By now, the weather, which had been a bit patchy, had made its mind up and opted for hot sun and cloudless skies.
Outside the cottage, bees invaded the lavender in a high-summer frenzy. We strolled through the village where we enjoyed a sumptuous meal at The Beehive pub.
Horringer is home to Ickworth House, home of the historic and eccentric Hervey (pronounced Harvey) family. Set in 1,500 acres of grounds, which seem to go on forever, the house is a giant rotunda, stack full of famous paintings, and has been under the care of the National Trust since 1956.
There are plenty of restaurants close to the sea in a resort that has not changed much since the last great days of the UK bucket-and-spade holiday, before the European package tours began.

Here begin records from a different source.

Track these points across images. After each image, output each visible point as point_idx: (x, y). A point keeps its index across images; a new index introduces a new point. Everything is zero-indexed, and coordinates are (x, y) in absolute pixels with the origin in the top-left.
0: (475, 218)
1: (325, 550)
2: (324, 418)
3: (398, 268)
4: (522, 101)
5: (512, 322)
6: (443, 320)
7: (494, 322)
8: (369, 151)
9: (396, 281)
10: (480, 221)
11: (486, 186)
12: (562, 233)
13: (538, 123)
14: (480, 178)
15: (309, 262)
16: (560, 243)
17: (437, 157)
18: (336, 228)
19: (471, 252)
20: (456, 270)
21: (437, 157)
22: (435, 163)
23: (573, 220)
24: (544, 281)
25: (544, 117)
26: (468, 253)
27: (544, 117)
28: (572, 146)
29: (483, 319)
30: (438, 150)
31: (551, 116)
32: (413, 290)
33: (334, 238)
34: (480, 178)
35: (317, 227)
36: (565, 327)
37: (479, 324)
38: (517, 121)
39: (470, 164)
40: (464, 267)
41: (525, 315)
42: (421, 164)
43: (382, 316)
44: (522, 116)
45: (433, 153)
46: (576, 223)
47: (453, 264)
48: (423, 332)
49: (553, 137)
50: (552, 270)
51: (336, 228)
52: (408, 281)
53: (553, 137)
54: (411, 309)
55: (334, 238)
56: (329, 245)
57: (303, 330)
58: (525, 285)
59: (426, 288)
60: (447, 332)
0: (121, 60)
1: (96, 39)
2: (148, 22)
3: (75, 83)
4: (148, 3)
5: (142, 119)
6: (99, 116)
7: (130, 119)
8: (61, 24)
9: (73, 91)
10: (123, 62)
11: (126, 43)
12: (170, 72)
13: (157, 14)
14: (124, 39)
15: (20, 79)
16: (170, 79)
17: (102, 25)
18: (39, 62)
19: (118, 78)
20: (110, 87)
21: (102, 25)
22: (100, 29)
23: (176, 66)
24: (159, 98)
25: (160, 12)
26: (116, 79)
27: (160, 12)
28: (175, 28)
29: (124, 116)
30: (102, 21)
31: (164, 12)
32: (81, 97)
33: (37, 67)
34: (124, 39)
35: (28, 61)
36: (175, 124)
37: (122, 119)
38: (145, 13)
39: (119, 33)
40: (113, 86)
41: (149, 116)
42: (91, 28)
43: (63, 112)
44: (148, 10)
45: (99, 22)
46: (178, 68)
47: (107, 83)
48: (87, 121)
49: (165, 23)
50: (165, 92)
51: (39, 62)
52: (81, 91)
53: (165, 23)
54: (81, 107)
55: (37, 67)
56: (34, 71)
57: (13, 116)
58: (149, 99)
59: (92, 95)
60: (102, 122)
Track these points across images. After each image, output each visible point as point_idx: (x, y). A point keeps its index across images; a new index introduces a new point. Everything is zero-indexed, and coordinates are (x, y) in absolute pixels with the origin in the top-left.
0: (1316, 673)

And that’s the real charm of Suffolk.
Factfile Peter Woodman stayed at Bedford Lodge, Newmarket, where double rooms (B&B) start at £99 per night. Reservations: (01638) 663175 and bedfordlodgehotel.co.uk.
In Bury St Edmunds, double rooms (B&B) at The Angel start at £90. Reservations: (01284) 714000 and theangel.co.uk.
Peter’s stay at The Old Piggery was through Best of Suffolk, which offers two-night breaks from £225, three nights from £285, a week from £495. Reservations: (01728) 638962 and bestofsuffolk.co.uk.